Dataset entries
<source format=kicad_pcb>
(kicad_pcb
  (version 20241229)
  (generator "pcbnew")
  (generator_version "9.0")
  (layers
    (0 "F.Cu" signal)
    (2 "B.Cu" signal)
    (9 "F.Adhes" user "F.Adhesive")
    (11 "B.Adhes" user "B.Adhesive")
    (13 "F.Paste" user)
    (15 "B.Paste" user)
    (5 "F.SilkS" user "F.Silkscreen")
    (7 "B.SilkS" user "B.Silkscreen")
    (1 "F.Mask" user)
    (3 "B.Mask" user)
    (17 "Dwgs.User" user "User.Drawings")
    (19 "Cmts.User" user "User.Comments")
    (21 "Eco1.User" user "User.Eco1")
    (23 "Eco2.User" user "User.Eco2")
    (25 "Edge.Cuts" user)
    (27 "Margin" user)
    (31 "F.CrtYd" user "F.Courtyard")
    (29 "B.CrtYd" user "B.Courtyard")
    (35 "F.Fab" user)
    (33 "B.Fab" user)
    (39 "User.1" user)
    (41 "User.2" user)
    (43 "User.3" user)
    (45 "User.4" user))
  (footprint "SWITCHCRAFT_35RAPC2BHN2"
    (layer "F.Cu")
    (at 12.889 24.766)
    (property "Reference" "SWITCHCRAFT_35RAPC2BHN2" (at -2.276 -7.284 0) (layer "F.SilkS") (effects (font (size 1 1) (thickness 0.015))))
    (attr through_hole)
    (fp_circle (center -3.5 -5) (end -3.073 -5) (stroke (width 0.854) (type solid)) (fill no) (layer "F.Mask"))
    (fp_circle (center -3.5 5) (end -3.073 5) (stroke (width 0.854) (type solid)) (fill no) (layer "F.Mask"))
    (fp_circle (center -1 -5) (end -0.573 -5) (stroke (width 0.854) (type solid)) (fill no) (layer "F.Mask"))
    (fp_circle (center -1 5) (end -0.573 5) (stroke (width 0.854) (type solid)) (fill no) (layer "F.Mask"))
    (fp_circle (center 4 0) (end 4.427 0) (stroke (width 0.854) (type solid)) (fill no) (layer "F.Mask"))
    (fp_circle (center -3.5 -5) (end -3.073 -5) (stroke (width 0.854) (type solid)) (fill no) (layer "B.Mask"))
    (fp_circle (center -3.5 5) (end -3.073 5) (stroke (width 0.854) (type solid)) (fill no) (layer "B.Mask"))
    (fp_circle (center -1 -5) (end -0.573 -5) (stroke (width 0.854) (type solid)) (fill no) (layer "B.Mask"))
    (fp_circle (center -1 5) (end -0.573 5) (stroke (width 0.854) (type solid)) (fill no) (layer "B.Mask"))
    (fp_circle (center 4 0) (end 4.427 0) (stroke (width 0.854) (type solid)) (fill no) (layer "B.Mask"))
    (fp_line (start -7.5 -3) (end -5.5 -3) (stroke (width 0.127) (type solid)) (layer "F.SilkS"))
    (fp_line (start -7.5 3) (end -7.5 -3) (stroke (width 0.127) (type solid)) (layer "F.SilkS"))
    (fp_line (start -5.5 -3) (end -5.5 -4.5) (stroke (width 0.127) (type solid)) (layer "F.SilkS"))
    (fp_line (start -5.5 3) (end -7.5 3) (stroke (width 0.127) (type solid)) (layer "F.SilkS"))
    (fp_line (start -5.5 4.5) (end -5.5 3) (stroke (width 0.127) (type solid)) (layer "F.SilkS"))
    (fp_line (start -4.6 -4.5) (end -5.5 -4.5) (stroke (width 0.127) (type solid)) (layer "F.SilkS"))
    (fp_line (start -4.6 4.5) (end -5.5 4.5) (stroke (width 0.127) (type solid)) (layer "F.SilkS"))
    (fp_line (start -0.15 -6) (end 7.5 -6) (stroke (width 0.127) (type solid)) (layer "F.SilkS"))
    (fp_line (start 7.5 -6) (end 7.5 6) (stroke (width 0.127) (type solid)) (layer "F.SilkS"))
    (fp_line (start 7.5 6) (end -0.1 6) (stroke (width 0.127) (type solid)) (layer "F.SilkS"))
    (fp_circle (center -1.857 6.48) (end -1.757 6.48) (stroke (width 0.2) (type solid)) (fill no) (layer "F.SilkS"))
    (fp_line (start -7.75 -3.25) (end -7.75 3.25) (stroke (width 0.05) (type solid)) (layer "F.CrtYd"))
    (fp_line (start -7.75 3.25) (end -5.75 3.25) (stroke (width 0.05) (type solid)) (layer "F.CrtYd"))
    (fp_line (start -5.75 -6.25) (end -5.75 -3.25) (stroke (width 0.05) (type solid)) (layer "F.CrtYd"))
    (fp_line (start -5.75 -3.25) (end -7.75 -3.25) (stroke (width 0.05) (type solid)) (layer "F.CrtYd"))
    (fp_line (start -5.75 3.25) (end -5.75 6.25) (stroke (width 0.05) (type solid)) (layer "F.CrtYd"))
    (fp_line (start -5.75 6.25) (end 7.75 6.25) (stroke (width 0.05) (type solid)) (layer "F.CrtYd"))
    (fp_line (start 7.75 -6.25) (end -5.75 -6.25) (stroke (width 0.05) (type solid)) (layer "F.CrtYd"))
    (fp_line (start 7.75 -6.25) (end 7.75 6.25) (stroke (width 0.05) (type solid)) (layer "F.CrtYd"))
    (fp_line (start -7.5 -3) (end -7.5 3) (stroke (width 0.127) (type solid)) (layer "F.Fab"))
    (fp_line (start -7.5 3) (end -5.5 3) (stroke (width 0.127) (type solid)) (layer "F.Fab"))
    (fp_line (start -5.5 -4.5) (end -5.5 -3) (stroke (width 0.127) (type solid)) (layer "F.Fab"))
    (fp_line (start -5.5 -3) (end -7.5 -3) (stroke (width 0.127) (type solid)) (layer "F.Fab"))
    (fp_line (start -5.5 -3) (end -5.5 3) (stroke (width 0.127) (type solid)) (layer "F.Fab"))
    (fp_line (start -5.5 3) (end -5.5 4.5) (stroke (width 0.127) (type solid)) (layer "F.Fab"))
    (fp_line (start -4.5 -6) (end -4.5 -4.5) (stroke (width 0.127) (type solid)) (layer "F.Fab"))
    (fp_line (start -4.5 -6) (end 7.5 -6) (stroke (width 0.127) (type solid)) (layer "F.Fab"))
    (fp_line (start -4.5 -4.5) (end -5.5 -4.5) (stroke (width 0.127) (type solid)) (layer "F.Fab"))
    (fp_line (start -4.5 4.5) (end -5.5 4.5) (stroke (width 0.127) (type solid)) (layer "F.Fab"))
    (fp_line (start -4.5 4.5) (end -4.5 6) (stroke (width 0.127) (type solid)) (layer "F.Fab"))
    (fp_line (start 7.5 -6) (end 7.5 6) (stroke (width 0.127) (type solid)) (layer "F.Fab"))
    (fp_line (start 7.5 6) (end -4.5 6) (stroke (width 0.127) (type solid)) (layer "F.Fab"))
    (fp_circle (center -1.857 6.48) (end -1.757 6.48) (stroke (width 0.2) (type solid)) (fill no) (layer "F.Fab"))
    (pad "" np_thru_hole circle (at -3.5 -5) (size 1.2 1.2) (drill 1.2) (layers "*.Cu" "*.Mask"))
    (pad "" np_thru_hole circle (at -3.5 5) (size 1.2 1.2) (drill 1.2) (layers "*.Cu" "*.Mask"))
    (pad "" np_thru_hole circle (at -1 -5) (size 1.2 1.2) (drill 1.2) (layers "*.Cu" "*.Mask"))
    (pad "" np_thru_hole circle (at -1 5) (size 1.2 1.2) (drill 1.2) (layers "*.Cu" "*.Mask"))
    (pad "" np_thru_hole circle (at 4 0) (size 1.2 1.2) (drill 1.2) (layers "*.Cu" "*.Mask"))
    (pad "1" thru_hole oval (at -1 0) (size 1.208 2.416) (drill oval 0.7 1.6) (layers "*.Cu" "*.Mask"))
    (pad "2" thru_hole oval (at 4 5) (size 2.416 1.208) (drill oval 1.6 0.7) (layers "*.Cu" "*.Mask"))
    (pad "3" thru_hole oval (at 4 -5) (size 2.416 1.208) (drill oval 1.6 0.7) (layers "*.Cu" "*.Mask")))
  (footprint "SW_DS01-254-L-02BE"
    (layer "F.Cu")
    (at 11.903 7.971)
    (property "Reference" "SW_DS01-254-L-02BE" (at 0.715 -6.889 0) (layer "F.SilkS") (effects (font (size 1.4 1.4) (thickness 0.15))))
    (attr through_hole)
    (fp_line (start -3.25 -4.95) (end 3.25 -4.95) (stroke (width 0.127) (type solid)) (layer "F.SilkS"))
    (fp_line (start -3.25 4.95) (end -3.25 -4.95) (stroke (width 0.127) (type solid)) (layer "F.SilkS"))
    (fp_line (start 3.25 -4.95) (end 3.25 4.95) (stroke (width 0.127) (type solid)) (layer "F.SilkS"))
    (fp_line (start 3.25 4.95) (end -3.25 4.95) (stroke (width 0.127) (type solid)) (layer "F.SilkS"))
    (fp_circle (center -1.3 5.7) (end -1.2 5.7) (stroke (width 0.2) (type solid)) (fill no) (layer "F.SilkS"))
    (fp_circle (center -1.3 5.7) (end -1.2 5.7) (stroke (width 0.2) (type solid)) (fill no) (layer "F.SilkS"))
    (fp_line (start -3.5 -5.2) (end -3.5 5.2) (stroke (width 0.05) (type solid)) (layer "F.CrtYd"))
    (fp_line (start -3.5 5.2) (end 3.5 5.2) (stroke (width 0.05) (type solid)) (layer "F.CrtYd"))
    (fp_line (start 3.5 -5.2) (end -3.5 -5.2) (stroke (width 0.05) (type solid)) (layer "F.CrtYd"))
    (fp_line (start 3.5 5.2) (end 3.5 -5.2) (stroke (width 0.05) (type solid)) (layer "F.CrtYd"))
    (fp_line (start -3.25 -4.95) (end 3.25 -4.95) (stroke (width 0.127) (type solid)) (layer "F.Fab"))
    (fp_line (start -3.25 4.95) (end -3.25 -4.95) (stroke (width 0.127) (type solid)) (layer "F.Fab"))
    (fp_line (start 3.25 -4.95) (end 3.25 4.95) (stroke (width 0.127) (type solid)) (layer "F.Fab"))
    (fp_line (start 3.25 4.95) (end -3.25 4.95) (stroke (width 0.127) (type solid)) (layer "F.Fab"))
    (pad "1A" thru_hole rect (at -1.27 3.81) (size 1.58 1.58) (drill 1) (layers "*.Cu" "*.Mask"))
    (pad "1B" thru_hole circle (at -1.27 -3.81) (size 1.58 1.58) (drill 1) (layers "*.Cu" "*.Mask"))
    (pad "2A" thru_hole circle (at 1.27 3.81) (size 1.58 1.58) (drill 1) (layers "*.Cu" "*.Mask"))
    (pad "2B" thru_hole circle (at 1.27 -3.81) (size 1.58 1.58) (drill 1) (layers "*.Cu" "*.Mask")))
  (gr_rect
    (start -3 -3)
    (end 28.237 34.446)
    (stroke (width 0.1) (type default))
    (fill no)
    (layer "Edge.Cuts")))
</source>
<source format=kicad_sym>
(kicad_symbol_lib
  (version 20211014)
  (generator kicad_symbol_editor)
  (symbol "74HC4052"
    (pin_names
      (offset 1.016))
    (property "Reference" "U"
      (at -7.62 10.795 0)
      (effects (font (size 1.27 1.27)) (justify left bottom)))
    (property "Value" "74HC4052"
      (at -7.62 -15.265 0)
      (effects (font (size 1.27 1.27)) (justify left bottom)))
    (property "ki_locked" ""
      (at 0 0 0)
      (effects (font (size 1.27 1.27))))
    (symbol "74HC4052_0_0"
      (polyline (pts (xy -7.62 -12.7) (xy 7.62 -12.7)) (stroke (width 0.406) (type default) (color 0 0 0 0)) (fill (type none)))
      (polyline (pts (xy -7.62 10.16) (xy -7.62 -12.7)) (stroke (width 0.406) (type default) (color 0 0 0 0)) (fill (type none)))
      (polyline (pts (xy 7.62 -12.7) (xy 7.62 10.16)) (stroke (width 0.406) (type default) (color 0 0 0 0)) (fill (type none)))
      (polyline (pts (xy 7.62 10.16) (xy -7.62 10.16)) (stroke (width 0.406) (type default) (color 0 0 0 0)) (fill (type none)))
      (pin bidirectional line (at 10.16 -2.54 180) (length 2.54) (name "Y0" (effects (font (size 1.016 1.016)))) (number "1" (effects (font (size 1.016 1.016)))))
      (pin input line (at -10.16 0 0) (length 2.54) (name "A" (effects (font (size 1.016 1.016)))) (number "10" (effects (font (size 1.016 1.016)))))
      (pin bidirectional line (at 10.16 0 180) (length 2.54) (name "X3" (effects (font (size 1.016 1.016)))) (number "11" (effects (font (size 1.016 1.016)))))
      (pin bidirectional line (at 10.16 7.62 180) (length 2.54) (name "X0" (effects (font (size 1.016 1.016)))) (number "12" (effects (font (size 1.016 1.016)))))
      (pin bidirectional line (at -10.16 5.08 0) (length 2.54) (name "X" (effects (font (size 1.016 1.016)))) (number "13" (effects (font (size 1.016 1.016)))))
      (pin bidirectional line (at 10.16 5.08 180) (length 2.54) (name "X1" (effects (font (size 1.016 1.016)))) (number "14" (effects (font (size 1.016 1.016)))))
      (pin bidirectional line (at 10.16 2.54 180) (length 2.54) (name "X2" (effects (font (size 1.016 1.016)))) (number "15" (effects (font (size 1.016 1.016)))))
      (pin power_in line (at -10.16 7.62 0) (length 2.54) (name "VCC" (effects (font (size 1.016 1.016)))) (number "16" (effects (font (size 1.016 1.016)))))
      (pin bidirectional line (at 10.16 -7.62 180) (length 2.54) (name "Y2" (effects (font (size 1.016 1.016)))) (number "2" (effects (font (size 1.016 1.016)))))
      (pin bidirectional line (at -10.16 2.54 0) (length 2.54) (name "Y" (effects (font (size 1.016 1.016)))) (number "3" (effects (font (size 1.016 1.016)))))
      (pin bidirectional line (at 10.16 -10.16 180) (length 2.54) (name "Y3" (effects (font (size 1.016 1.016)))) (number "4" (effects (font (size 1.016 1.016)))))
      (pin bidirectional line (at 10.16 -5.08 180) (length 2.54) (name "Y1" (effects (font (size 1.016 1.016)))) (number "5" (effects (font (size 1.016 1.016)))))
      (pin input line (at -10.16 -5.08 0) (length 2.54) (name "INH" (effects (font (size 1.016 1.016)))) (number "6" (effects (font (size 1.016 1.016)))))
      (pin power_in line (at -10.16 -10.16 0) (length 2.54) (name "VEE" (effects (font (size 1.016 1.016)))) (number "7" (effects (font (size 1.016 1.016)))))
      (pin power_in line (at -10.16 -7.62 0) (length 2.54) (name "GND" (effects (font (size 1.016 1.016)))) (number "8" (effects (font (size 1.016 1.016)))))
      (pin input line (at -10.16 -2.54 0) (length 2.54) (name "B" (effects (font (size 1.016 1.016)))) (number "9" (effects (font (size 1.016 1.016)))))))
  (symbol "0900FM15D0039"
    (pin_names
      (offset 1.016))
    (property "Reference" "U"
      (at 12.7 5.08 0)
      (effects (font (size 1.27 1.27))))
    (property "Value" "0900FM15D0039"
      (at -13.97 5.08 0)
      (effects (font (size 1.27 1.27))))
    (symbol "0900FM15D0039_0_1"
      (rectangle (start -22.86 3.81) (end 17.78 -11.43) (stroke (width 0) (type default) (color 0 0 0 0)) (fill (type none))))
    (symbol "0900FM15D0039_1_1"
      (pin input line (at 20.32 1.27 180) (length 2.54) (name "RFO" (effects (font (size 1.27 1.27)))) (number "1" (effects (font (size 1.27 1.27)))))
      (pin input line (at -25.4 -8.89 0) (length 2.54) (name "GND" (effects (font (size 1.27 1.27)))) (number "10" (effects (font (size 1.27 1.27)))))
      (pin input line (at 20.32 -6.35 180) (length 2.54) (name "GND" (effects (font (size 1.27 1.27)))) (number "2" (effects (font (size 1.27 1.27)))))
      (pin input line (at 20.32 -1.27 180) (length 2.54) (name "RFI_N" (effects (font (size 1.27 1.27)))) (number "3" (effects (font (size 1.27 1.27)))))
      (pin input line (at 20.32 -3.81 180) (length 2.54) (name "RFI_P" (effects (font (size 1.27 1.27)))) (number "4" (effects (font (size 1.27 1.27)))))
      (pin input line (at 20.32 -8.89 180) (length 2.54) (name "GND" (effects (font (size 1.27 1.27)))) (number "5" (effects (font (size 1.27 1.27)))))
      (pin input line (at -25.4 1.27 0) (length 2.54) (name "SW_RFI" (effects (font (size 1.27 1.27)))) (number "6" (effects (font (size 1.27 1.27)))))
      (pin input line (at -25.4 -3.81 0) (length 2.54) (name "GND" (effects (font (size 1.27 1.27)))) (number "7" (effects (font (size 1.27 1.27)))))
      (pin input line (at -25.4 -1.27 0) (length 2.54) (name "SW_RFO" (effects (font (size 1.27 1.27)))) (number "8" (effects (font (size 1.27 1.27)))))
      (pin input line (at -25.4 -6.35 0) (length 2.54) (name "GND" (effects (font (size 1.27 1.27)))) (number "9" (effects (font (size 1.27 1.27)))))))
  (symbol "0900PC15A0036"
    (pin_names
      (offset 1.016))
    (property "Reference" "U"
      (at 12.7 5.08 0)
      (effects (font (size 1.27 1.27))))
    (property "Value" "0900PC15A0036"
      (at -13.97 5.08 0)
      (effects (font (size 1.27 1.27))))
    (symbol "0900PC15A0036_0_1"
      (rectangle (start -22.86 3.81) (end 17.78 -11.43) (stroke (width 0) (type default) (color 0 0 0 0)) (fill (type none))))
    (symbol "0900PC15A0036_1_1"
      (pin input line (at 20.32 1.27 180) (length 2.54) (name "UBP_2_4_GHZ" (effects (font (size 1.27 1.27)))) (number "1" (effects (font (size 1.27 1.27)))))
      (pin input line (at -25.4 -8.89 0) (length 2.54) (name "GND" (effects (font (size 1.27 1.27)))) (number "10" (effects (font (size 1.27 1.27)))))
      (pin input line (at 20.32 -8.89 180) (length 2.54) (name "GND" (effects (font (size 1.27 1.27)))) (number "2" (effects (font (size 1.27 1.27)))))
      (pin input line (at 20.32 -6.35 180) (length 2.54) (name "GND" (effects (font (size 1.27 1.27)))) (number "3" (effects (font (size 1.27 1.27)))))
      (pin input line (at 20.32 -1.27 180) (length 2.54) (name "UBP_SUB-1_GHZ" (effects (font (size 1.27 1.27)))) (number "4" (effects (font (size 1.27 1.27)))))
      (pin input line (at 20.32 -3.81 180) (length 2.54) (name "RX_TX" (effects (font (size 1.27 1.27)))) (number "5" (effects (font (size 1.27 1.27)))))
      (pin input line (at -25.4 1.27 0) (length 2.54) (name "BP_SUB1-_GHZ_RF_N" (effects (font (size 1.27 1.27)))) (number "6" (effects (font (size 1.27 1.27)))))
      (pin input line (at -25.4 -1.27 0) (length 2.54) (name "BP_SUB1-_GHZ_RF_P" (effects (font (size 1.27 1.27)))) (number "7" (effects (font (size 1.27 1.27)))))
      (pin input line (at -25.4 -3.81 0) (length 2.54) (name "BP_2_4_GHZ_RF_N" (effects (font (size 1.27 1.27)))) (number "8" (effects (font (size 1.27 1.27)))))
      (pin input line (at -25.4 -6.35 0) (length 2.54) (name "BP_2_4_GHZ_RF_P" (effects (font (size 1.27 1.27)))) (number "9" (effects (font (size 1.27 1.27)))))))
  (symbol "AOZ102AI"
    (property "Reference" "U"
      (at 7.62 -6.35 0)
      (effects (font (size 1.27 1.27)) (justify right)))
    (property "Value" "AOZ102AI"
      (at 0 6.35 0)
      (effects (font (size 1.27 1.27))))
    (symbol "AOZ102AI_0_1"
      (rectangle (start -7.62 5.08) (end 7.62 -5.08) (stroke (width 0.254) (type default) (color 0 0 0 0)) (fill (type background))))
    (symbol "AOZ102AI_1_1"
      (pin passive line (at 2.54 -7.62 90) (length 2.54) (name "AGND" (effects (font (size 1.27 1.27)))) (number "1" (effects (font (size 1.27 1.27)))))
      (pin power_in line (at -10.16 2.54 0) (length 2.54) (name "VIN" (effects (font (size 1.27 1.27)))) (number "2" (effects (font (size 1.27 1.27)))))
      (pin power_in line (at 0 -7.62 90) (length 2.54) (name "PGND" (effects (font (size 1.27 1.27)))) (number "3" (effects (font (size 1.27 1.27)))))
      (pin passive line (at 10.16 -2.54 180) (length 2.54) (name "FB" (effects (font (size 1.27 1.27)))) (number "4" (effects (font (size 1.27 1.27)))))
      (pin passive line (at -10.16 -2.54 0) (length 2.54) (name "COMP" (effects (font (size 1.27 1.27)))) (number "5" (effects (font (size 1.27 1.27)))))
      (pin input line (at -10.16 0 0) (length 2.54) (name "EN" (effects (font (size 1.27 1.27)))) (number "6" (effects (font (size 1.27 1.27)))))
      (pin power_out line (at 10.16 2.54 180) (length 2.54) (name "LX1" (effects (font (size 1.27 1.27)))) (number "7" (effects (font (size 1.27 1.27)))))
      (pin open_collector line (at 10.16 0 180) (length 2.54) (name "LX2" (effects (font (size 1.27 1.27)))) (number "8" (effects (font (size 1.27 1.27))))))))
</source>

Problem:
Retype only the lines above between the line with "(fp_line (start -4.5 -6) (end -4.5" and the line with "oval (at -1", counting those two lines as well, and keep every character as it is.

Exercise solution:
    (fp_line (start -4.5 -6) (end -4.5 -4.5) (stroke (width 0.127) (type solid)) (layer "F.Fab"))
    (fp_line (start -4.5 -6) (end 7.5 -6) (stroke (width 0.127) (type solid)) (layer "F.Fab"))
    (fp_line (start -4.5 -4.5) (end -5.5 -4.5) (stroke (width 0.127) (type solid)) (layer "F.Fab"))
    (fp_line (start -4.5 4.5) (end -5.5 4.5) (stroke (width 0.127) (type solid)) (layer "F.Fab"))
    (fp_line (start -4.5 4.5) (end -4.5 6) (stroke (width 0.127) (type solid)) (layer "F.Fab"))
    (fp_line (start 7.5 -6) (end 7.5 6) (stroke (width 0.127) (type solid)) (layer "F.Fab"))
    (fp_line (start 7.5 6) (end -4.5 6) (stroke (width 0.127) (type solid)) (layer "F.Fab"))
    (fp_circle (center -1.857 6.48) (end -1.757 6.48) (stroke (width 0.2) (type solid)) (fill no) (layer "F.Fab"))
    (pad "" np_thru_hole circle (at -3.5 -5) (size 1.2 1.2) (drill 1.2) (layers "*.Cu" "*.Mask"))
    (pad "" np_thru_hole circle (at -3.5 5) (size 1.2 1.2) (drill 1.2) (layers "*.Cu" "*.Mask"))
    (pad "" np_thru_hole circle (at -1 -5) (size 1.2 1.2) (drill 1.2) (layers "*.Cu" "*.Mask"))
    (pad "" np_thru_hole circle (at -1 5) (size 1.2 1.2) (drill 1.2) (layers "*.Cu" "*.Mask"))
    (pad "" np_thru_hole circle (at 4 0) (size 1.2 1.2) (drill 1.2) (layers "*.Cu" "*.Mask"))
    (pad "1" thru_hole oval (at -1 0) (size 1.208 2.416) (drill oval 0.7 1.6) (layers "*.Cu" "*.Mask"))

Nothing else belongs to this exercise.